The efficacy of ULORIC was also evaluated in a 4-week dose ranging study which randomized patients to: placebo, ULORIC 40 mg daily, ULORIC 80 mg daily, or ULORIC 120 mg daily. Patients who completed this study were eligible to enroll in a long-term extension study in which patients received treatment with ULORIC for up to five years.

Patients in these studies were representative of the patient population for which ULORIC use is intended. Table 2 summarizes the demographics and baseline characteristics for the patients enrolled in the studies.

A randomized, double-blind, allopurinol-controlled CV outcomes study (CARES) was conducted to evaluate the CV risk of ULORIC (NCT01101035). The study compared the risk of MACE between patients treated with ULORIC (N=3098) and allopurinol-treated patients (N=3092). The primary endpoint was the time to first occurrence of a MACE defined as the composite of CV death, nonfatal MI, nonfatal stroke, or unstable angina with urgent coronary revascularization. The study was designed to exclude a prespecified risk margin of 1.3 for the hazard ratio of MACE. An independent committee conducted a blinded evaluation of serious CV adverse events according to predefined criteria (adjudication) for determination of MACE. The study was event driven and patients were followed until a sufficient number of primary outcome events accrued. The median on-study follow-up time was 2.6 years.

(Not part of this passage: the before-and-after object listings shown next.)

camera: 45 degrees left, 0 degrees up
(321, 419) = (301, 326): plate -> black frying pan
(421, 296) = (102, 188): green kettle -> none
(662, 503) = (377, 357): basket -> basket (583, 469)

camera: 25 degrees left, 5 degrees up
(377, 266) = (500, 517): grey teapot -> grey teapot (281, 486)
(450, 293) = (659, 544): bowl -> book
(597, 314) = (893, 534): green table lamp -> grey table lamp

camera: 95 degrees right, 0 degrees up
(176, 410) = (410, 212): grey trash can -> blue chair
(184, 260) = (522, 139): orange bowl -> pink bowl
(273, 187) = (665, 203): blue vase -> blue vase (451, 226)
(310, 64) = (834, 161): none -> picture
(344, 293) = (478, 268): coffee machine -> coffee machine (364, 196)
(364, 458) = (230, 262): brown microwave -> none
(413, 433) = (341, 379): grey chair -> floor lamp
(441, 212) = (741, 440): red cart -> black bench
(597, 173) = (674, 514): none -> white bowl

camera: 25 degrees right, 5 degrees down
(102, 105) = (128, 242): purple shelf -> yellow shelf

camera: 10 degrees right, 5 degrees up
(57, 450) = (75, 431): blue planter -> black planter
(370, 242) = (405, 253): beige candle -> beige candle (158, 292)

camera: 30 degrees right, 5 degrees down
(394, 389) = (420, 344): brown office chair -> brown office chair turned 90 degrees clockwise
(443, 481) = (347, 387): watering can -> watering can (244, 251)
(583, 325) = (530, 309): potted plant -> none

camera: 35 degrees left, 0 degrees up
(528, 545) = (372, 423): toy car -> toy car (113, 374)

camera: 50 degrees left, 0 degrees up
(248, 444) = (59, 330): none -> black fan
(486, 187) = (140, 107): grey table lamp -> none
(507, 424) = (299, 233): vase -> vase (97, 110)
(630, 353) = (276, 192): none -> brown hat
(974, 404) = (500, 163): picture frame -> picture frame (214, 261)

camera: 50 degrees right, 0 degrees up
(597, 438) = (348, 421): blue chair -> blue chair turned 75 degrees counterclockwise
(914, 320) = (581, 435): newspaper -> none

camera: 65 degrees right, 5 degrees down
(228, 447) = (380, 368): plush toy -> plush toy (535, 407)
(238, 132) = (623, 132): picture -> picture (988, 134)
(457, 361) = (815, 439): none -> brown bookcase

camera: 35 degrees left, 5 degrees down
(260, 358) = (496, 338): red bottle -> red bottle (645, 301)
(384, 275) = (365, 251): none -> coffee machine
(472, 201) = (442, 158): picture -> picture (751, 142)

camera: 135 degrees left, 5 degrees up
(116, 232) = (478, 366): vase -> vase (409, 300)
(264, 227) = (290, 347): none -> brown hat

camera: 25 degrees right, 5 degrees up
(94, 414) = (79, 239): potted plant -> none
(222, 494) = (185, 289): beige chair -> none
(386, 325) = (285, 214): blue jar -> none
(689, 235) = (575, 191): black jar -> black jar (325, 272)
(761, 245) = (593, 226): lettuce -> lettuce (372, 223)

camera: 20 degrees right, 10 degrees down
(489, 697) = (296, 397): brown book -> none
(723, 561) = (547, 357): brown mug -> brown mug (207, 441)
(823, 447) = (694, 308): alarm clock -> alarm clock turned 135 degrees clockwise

Table 5 shows the study results for the primary MACE composite endpoint and its individual components. For the composite primary endpoint, the ULORIC group was non-inferior compared with the allopurinol group. The rates of nonfatal MI, stroke, and unstable angina with urgent coronary revascularization were similar. There was a higher rate of CV deaths in patients treated with ULORIC (134 CV deaths; 1.5 per 100 PY) than in allopurinol-treated patients (100 CV deaths; 1.1 per 100 PY). Sudden cardiac death was the most common cause of adjudicated CV deaths in the ULORIC group (83 of 3,098; 2.7%) as compared to the allopurinol group (56 of 3,092; 1.8%). The biological plausibility of CV death associated with ULORIC is unclear.

All-cause mortality was higher in the ULORIC group (243 deaths [7.8%]; 2.6 per 100 PY) than the allopurinol group (199 deaths [6.4%]; 2.2 per 100 PY) [Hazard Ratio: 1.22, 95% CI: 1.01, 1.47], due to a higher rate of CV deaths.